Department of Infectious Diseases, Karolinska Hospital, S-14186 Stockholm, Sweden.
Center for the study of Aging and Human Development, Department of Biostatistics and Bioinformatics, Northern Arizona University, PO Box 15106, Flagstaff, AZ 86011, United States.
J Crit Care. 2018 Oct;47:70-79. doi: 10.1016/j.jcrc.2018.06.012. Epub 2018 Jun 8.
Septic shock is a highly heterogeneous condition which is part of the challenge in its diagnosis and treatment. In this study we aim to identify clinically relevant subphenotypes of septic shock using a novel statistic al approach.
Baseline patient data from a large global clinical trial of septic shock (n = 1696) was analysed using latent class analysis (LCA). This approach allowed investigators to identify subgroups in a heterogeneous population by estimating a categorical latent variable that detects relatively homogeneous subgroups within a complex phenomenon.
LCA identified six different, clinically meaningful subphenotypes of septic shock each with a typical profile: (1) "Uncomplicated Septic Shock, (2) "Pneumonia with adult respiratory distress syndrome (ARDS)", (3) "Postoperative Abdominal", (4) "Severe Septic Shock", (5): "Pneumonia with ARDS and multiple organ dysfunction syndrome (MODS)", (6) "Late Septic Shock". The 6-class solution showed high entropy approaching 1 (i.e., 0.92), indicating there was excellent separation between estimated classes.

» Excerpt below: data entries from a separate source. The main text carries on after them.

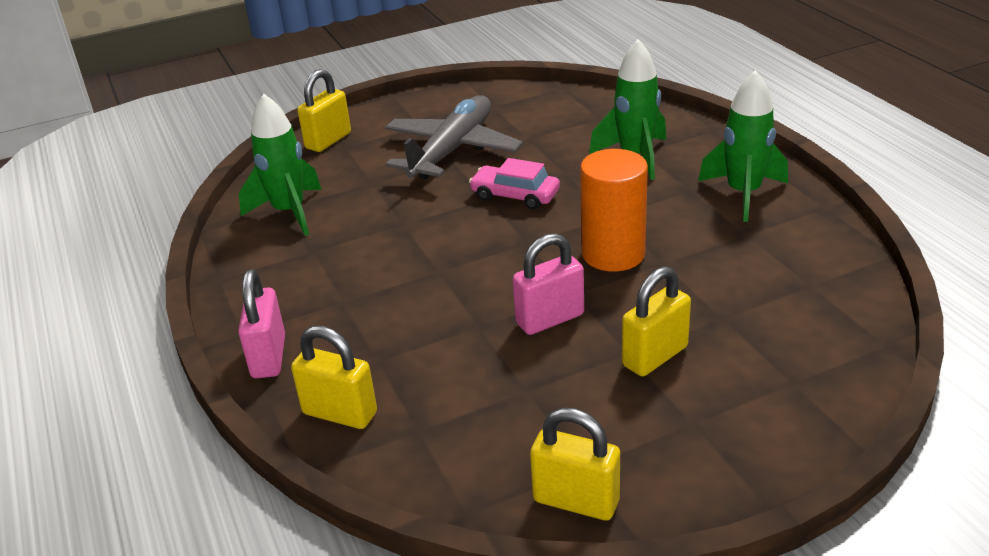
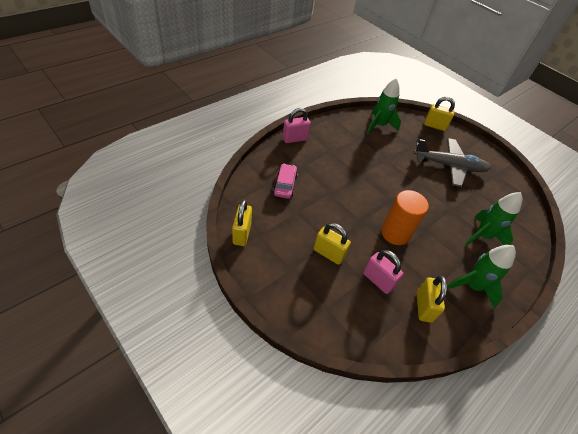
camera: 65 degrees right, 15 degrees up
(340, 413) = (271, 162): yellow padlock -> yellow padlock (423, 307)
(515, 195) = (424, 193): pink car -> pink car (285, 185)
(550, 319) = (341, 215): pink padlock -> pink padlock (378, 280)

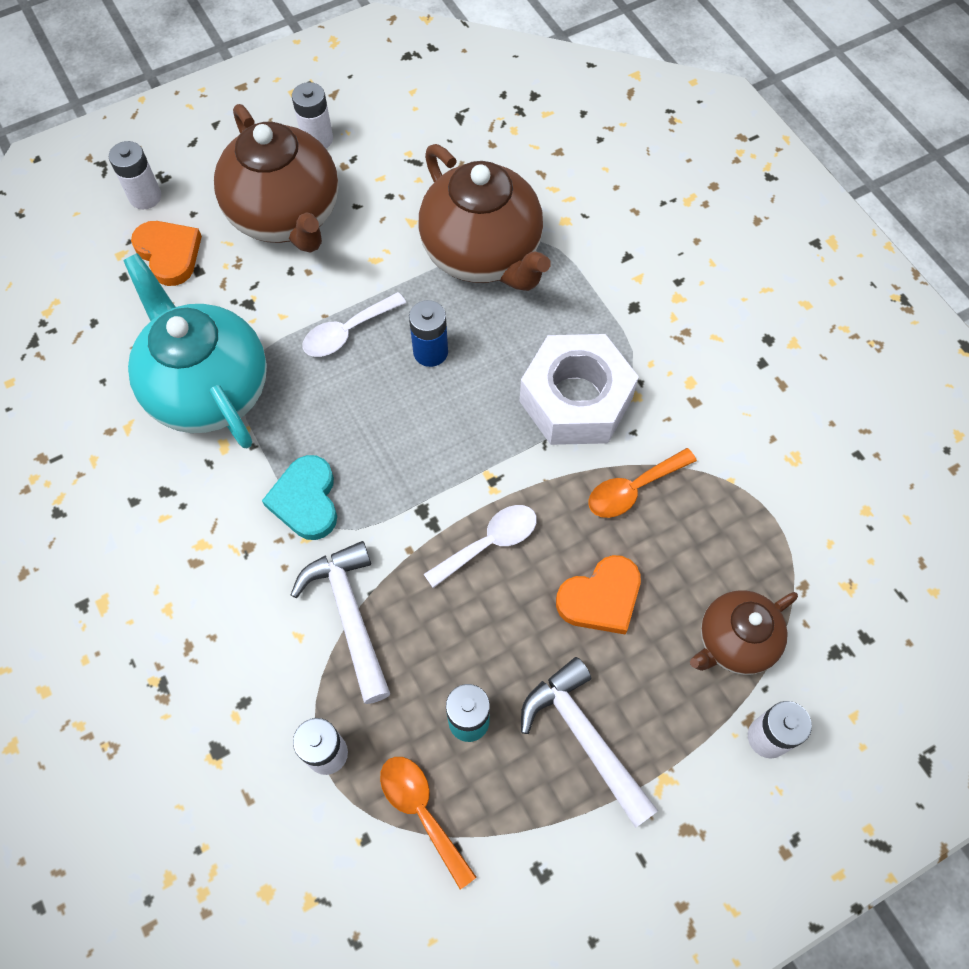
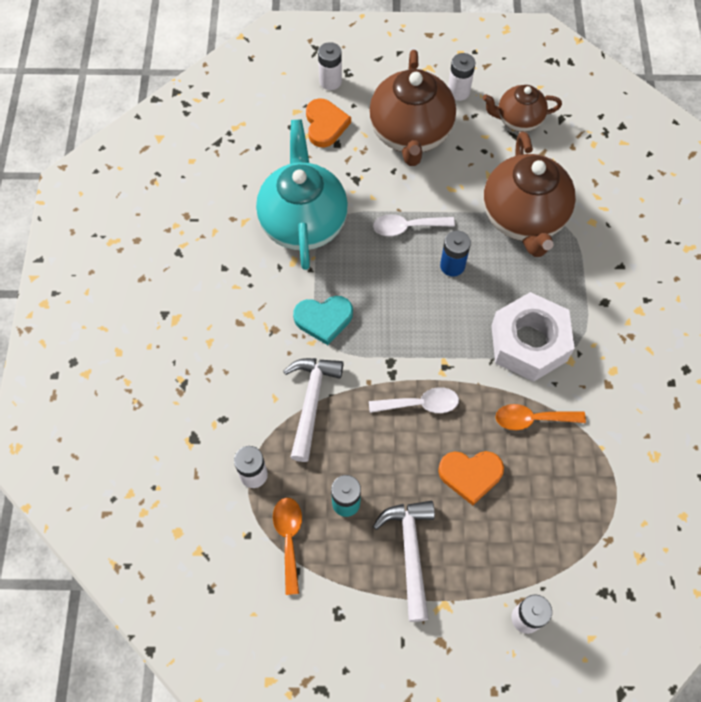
camera: 30 degrees right, 0 degrees up
(306, 500) = (323, 319): turquoise heart -> turquoise heart turned 120 degrees counterclockwise
(734, 642) = (540, 549): brown teapot -> brown teapot (518, 120)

LCA appears to be an applicable statistical tool in analysing a heterogenous clinical cohort of septic shock. The results may lead to a better understanding of septic shock complexity and form a basis for considering targeted therapies and selecting patients for future clinical trials.
感染性休克是一种高度异质的病症,这也是其诊断和治疗面临的挑战之一。本研究旨在采用一种新的统计学方法来确定感染性休克的临床相关亚表型。

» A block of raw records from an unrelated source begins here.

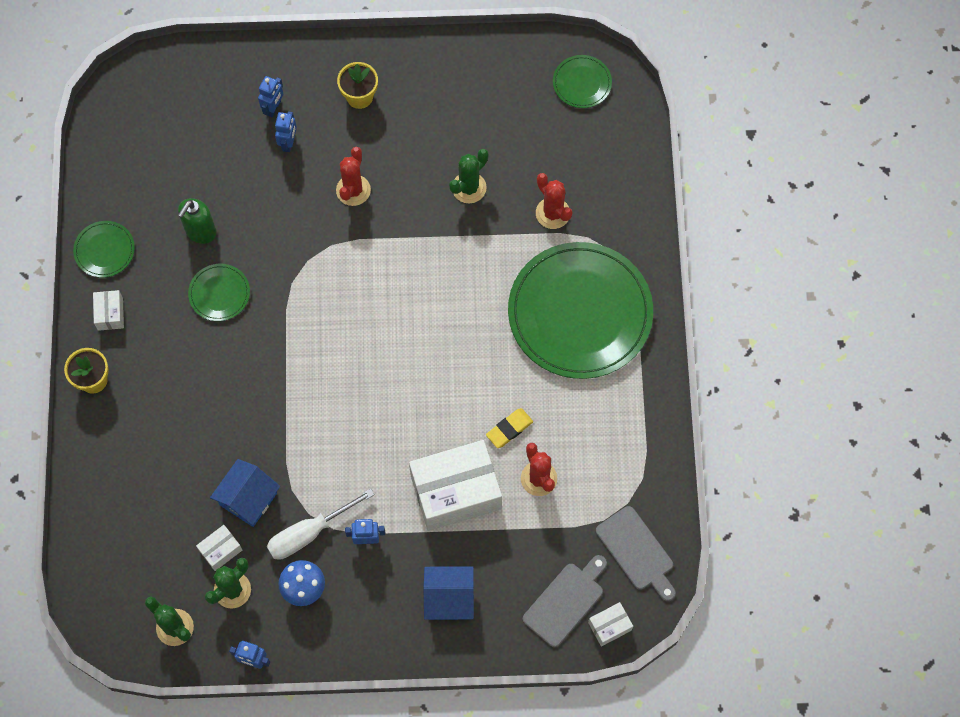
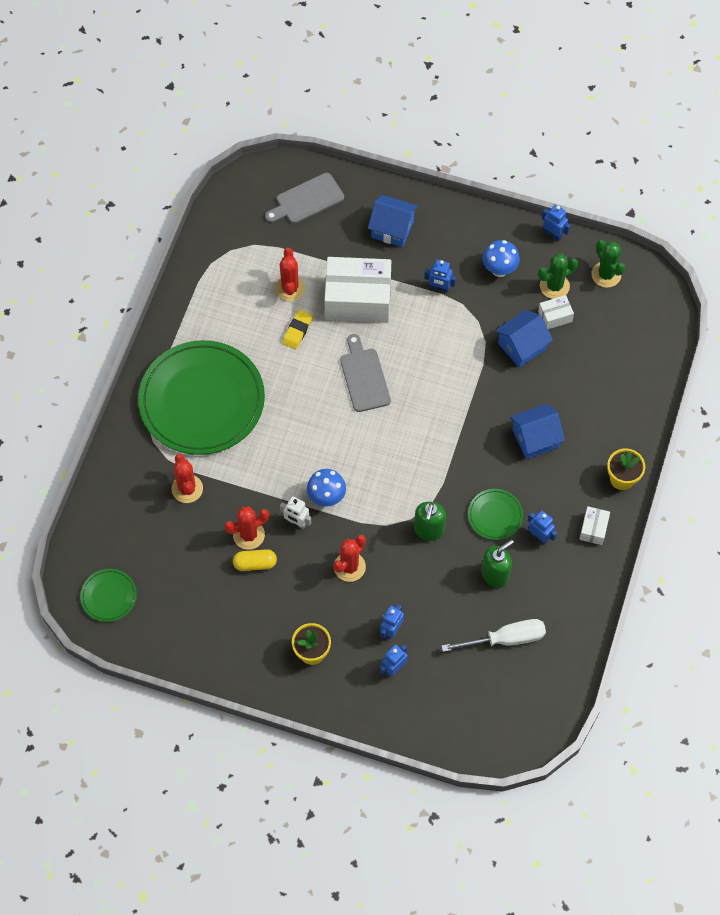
camera: 160 degrees left, 5 degrees down
(104, 250) = (584, 586): green plate -> none
(166, 287) = (539, 536): none -> blue robot
(201, 393) = (535, 438): none -> blue house
(284, 254) = (429, 530): none -> green soap dispenser
(309, 533) = (482, 307): white screwdriver -> white screwdriver (505, 639)
(404, 253) = (326, 497): none -> blue mushroom
(425, 216) = (296, 522): none -> white robot
(450, 162) = (255, 563): none -> yellow capsule
(469, 188) = (249, 535): green cactus -> red cactus
(509, 429) = (297, 331): yellow eraser -> yellow eraser turned 45 degrees counterclockwise
(609, 626) = (282, 174): white box -> none
(637, 552) = (239, 215): grey cutting board -> grey cutting board (364, 377)

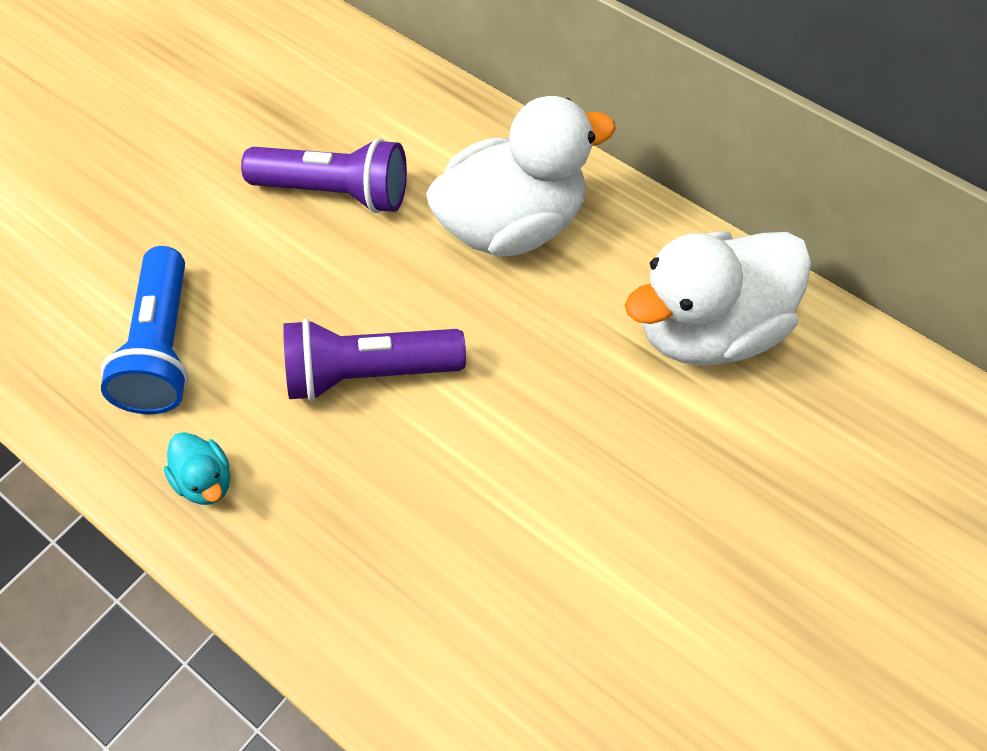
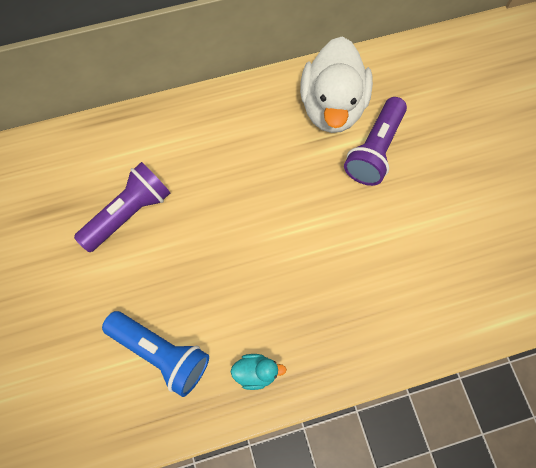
camera: 55 degrees left, 10 degrees up
(368, 373) = (250, 261): purple flashlight -> purple flashlight (374, 150)
(512, 225) = (215, 146): white duck -> none

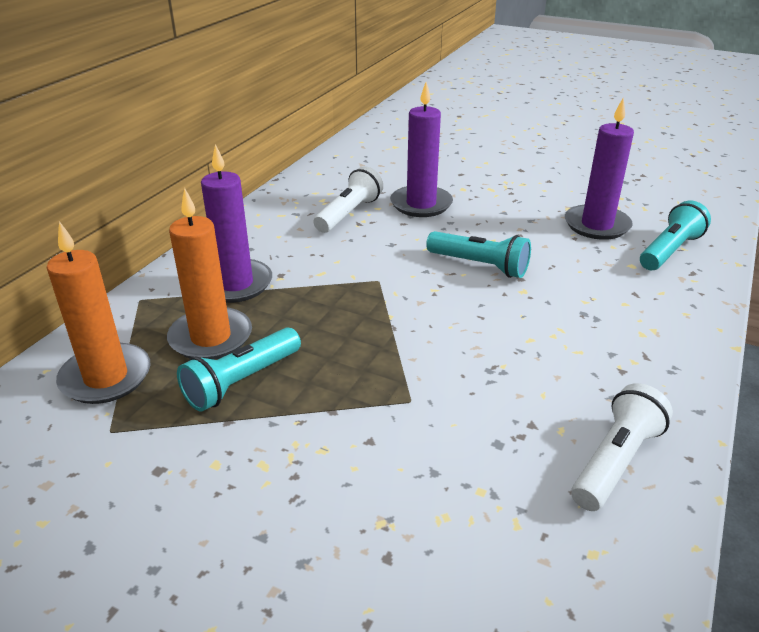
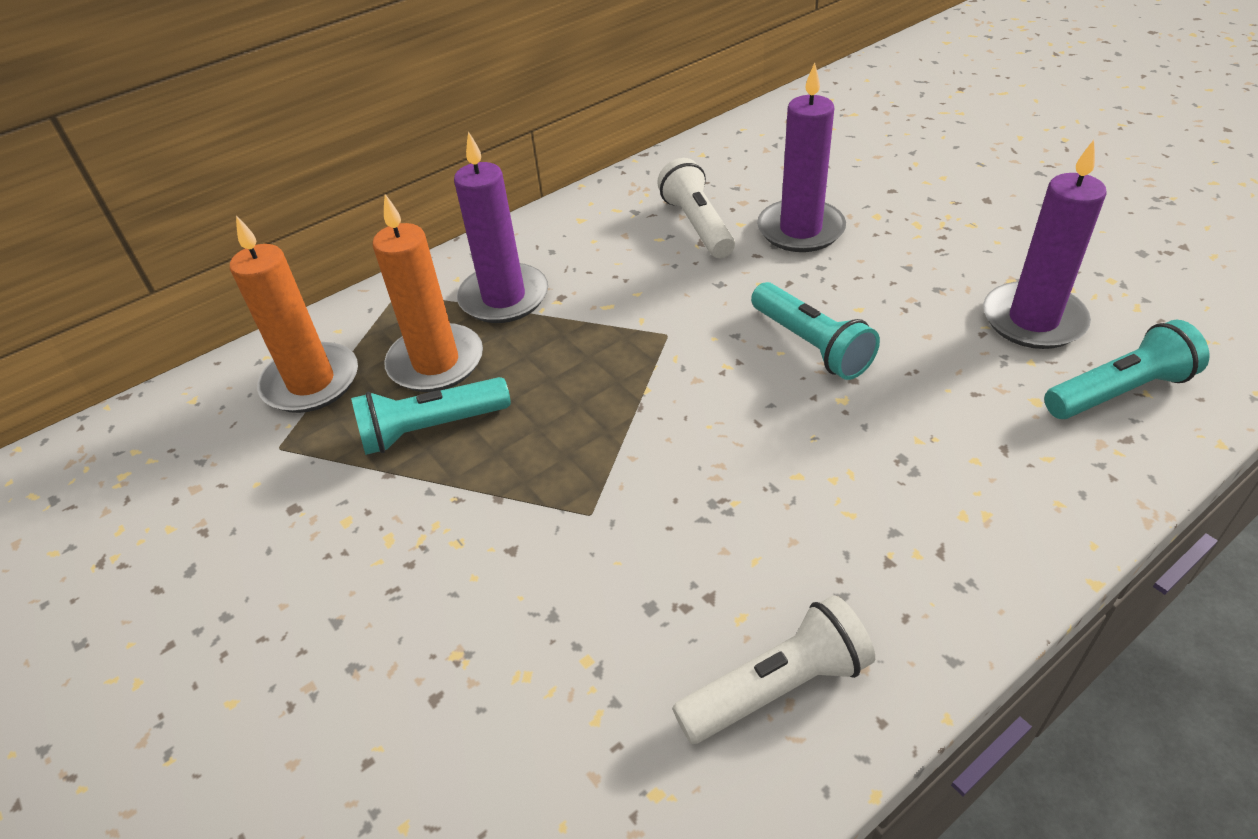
camera: 30 degrees right, 10 degrees up
(349, 214) = (697, 225): white flashlight -> white flashlight turned 75 degrees counterclockwise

对一项大型全球感染性休克临床试验(n=1696)的基线患者数据采用潜在类别分析(LCA)进行分析。这种方法允许研究人员通过估计一个分类潜在变量来识别异质人群中的亚组,该潜在变量可以检测到复杂现象中相对同质的亚组。
LCA 确定了六种不同的、具有临床意义的感染性休克亚表型,每个亚表型都有典型的特征:(1)“单纯性感染性休克”;(2)“肺炎合并成人呼吸窘迫综合征(ARDS)”;(3)“术后腹部”;(4)“严重感染性休克”;(5)“肺炎合并 ARDS 和多器官功能障碍综合征(MODS)”;(6)“晚期感染性休克”。6 类解决方案显示出接近 1 的高熵(即 0.92),表明估计类之间有很好的分离。
LCA 似乎是一种适用于分析感染性休克异质临床队列的统计学工具。研究结果可能有助于更好地了解感染性休克的复杂性,并为考虑靶向治疗和为未来临床试验选择患者奠定基础。